After a minimum follow-up of 19 months, the data from a preliminary analysis of 850 patients showed a 27% reduction in the survival hazard in favor of atezolizumab (P = .0003). The 12-month OS was 55% with atezolizumab and 41% with docetaxel. In addition, the 18-month OS was 40% with atezo­lizumab versus 27% with docetaxel.

Analysis of survival by PD-L1 expression showed a 5.4-month OS advantage in favor of atezolizumab in patients with PD-L1 expression ≥1%; the OS was 15.7 months with atezolizumab versus 10.3 months with docetaxel (P = .0102). Patients whose tumors had <1% PD-L1 expression also benefited from atezoliz­umab, as reflected in a median PFS of 12.6 months with atezolizumab versus 8.9 months with docetaxel (P = .0205).

Patients with higher levels of PD-L1 expression derived even greater benefit from treatment with atezolizumab. In the subgroup of patients with PD-L1 expression of ≥50% in tumor cells or ≥10% expression in immune cells (16% of the study population), the median OS was 20.5 months with atezolizumab versus 8.9 months with docetaxel (P <.0001).

The consistency of benefit in patients with or without PD-L1 positive tumors suggests that “PD-L1 is perhaps one imperfect surrogate marker to describe the activity,” said Martin Reck, MD, Professor of Thoracic Oncology, Lung Clinic Grosshansdorf, Germany. “It’s a good enrichment factor, but we need additional markers for the characterization of patients who may not benefit from this treatment or who may really benefit.”
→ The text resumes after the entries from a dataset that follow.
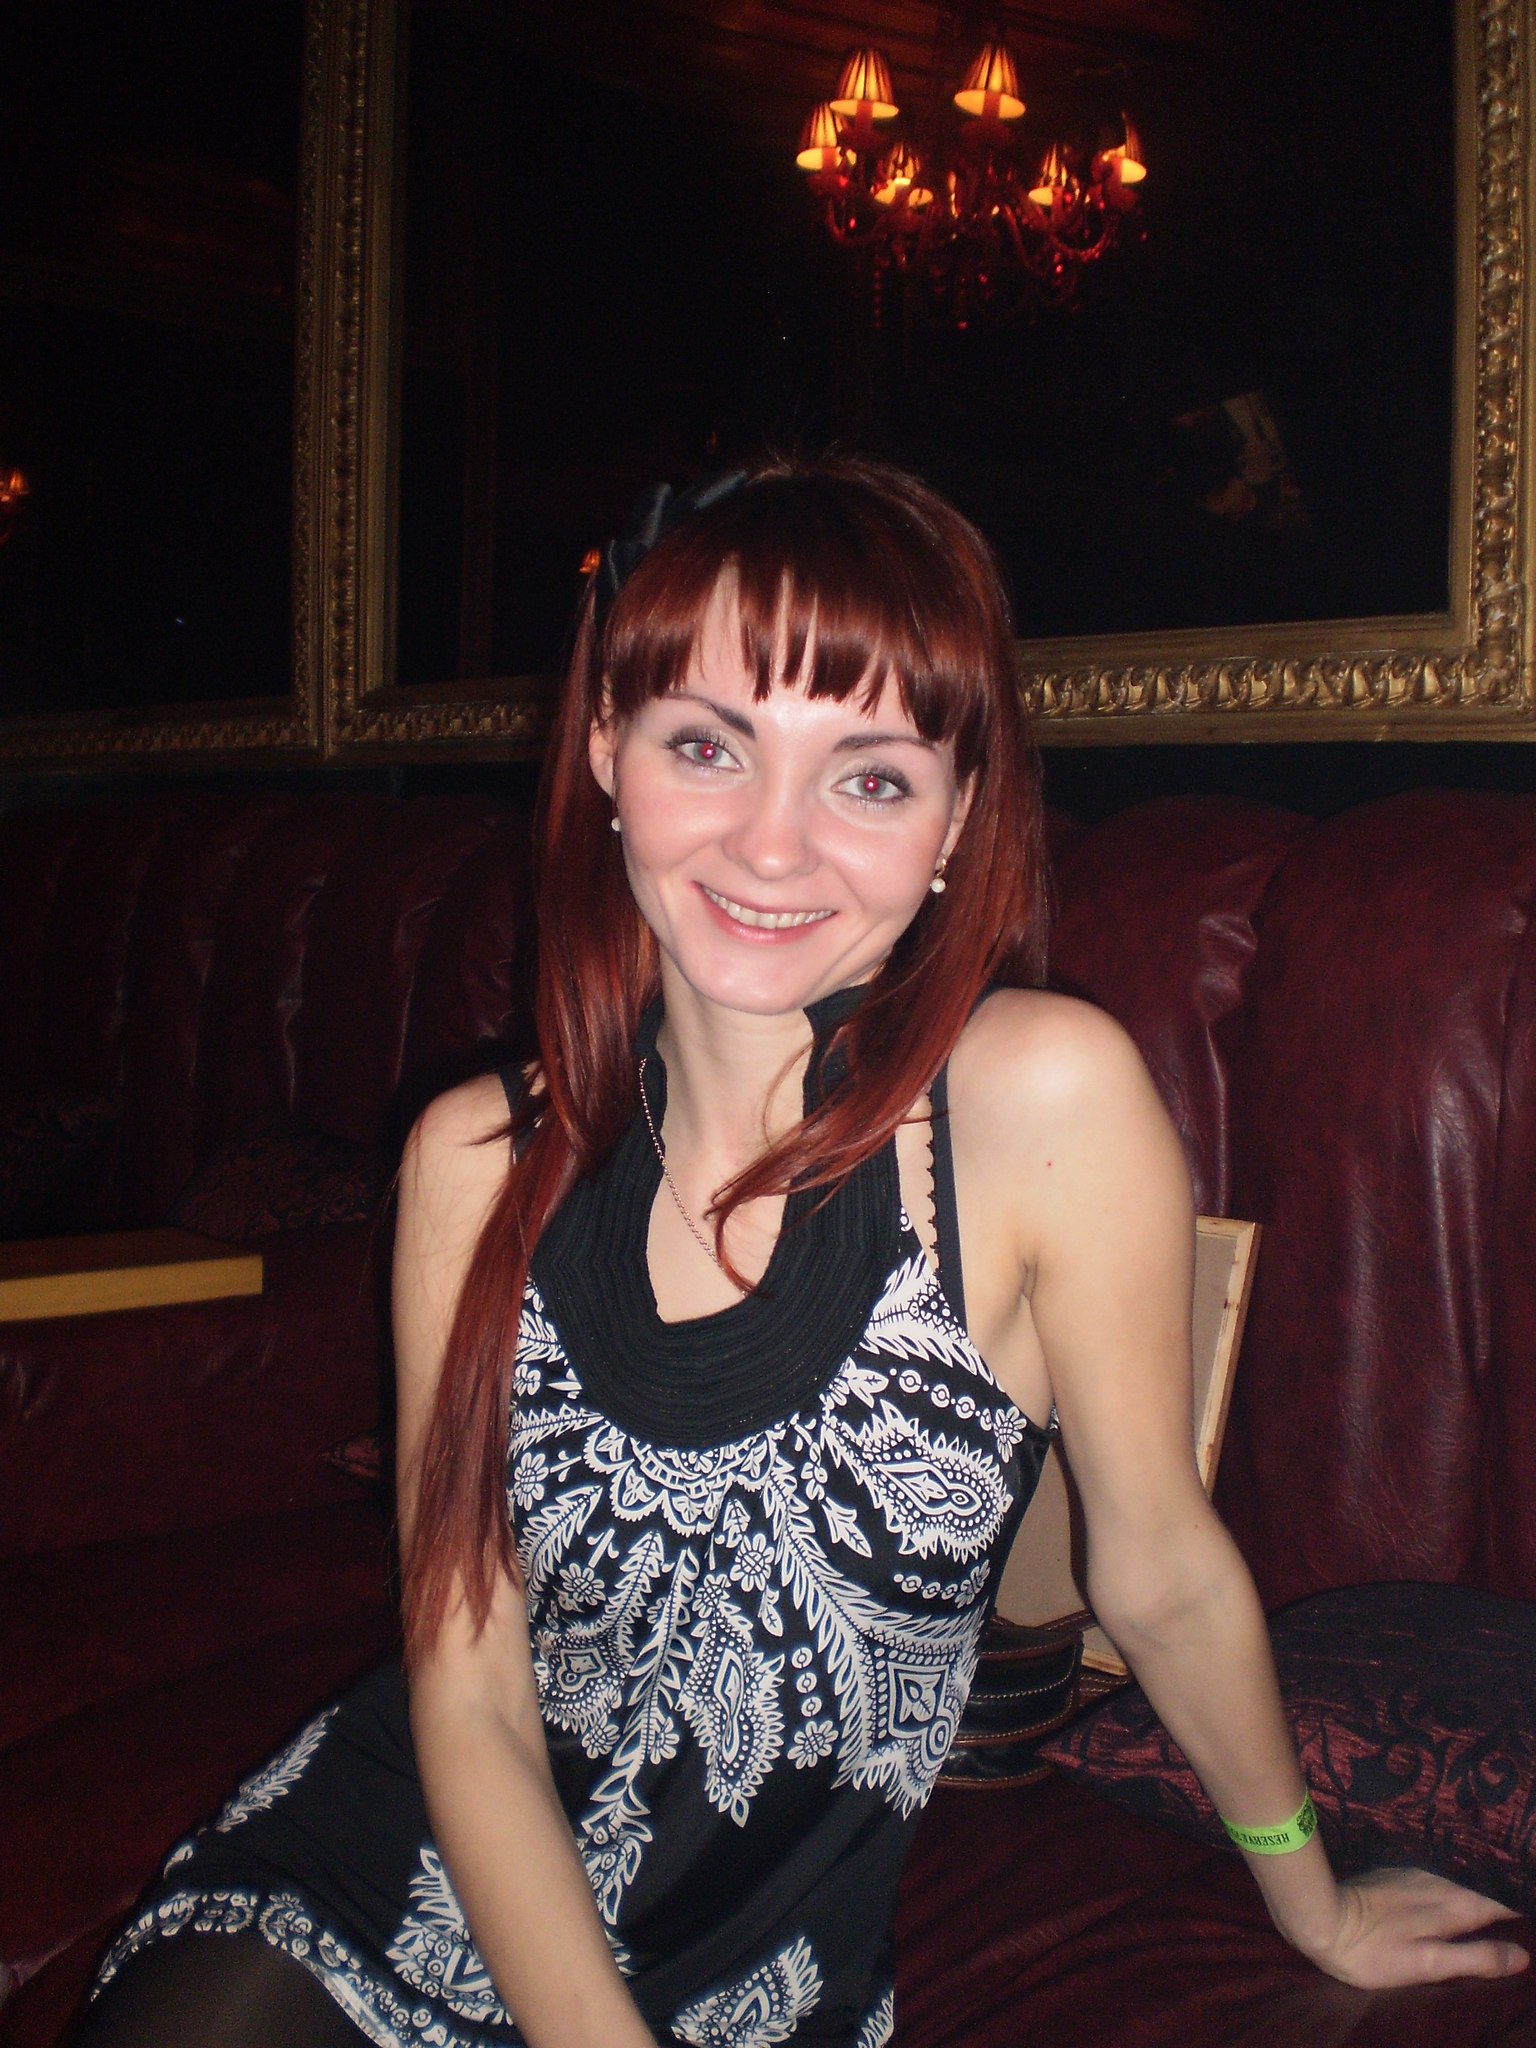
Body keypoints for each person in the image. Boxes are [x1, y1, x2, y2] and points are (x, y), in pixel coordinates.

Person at [77, 457, 1526, 2048]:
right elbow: (467, 1684)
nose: (773, 848)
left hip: (754, 1967)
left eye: (870, 779)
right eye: (709, 746)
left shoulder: (1045, 1104)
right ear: (608, 753)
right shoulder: (472, 1166)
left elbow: (1160, 1569)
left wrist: (1312, 1896)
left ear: (957, 818)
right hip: (375, 1882)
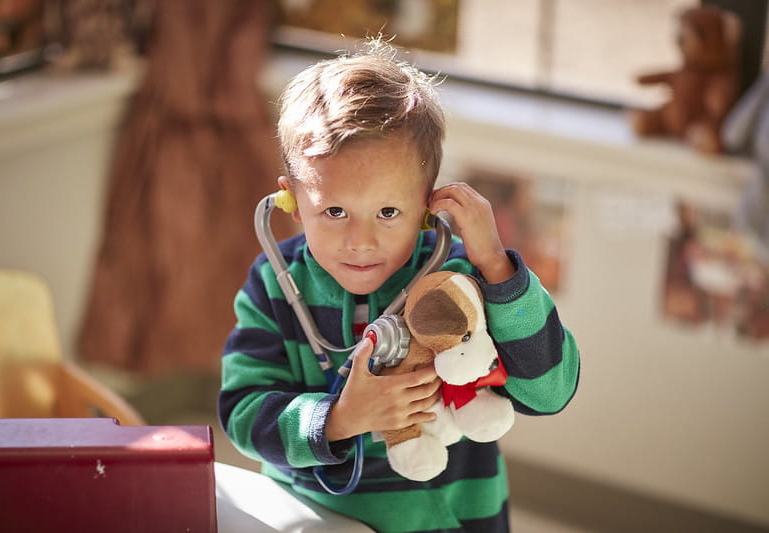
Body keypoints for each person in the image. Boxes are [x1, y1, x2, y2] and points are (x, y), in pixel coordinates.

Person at [218, 39, 580, 533]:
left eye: (389, 212)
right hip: (315, 519)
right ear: (292, 201)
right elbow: (243, 412)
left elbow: (550, 392)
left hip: (452, 521)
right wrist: (339, 417)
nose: (361, 241)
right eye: (334, 211)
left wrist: (496, 265)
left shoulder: (461, 279)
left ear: (427, 205)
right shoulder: (274, 284)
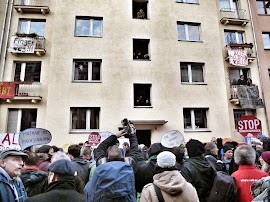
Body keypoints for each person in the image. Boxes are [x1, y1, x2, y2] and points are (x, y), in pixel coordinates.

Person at [84, 130, 136, 202]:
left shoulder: (101, 167)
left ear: (107, 157)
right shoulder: (129, 167)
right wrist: (132, 135)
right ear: (122, 156)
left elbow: (100, 148)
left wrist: (114, 136)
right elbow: (135, 149)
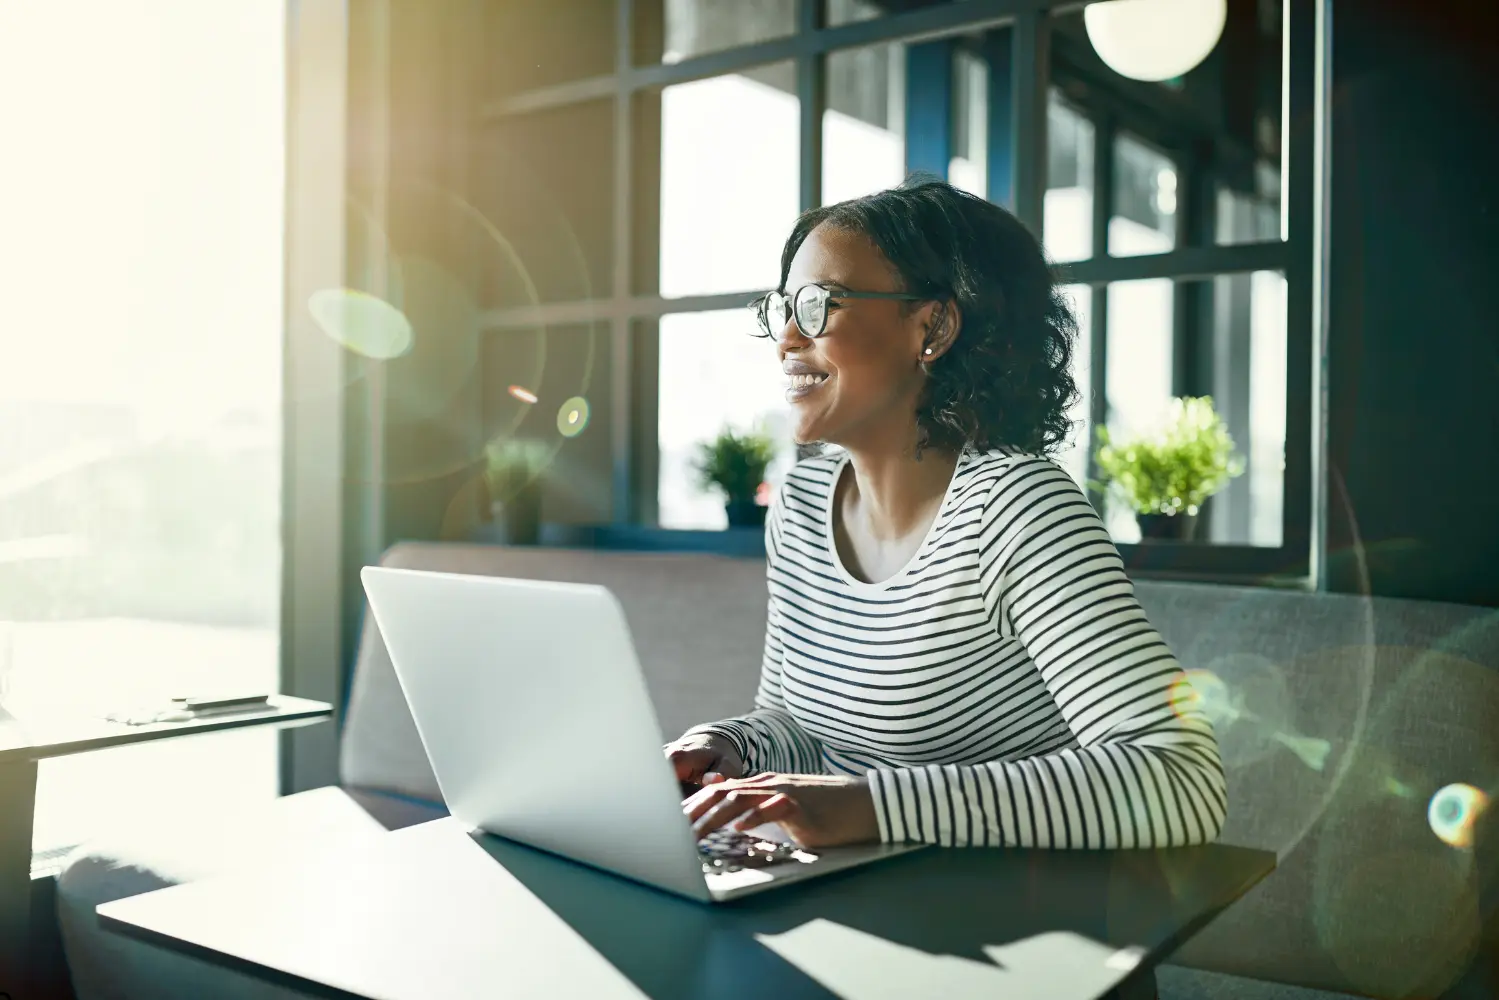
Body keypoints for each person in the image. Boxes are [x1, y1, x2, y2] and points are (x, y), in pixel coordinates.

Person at [665, 177, 1225, 850]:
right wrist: (730, 748)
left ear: (931, 328)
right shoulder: (801, 506)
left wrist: (871, 807)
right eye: (782, 307)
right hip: (854, 901)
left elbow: (1180, 778)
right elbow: (798, 725)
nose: (785, 337)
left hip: (1018, 924)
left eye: (817, 306)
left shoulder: (1019, 509)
Patients with nonsquamous tumors had a median OS of 15.6 months with atezolizumab versus 11.2 months with docetaxel (hazard ratio [HR], 0.73; P = .0015). The subgroup of patients with squamous-cell tumors had a median OS of 8.9 months with atezolizumab versus 7.7 months with chemotherapy (HR, 0.73; P = .0383).

The PFS did not differ significantly—a median of 4 months with docetaxel versus 2.8 months with atezolizumab. The objective response rate was higher with atezolizumab for patients with any level of PD-L1 expression, but favored docetaxel in the subgroup of patients who tested negative for PD-L1 expression in tumor cells and immune cells.

Grade 3 or 4 treatment-related adverse events occurred in 15% of patients in the atezolizumab group versus 43% of patients in the docetaxel group.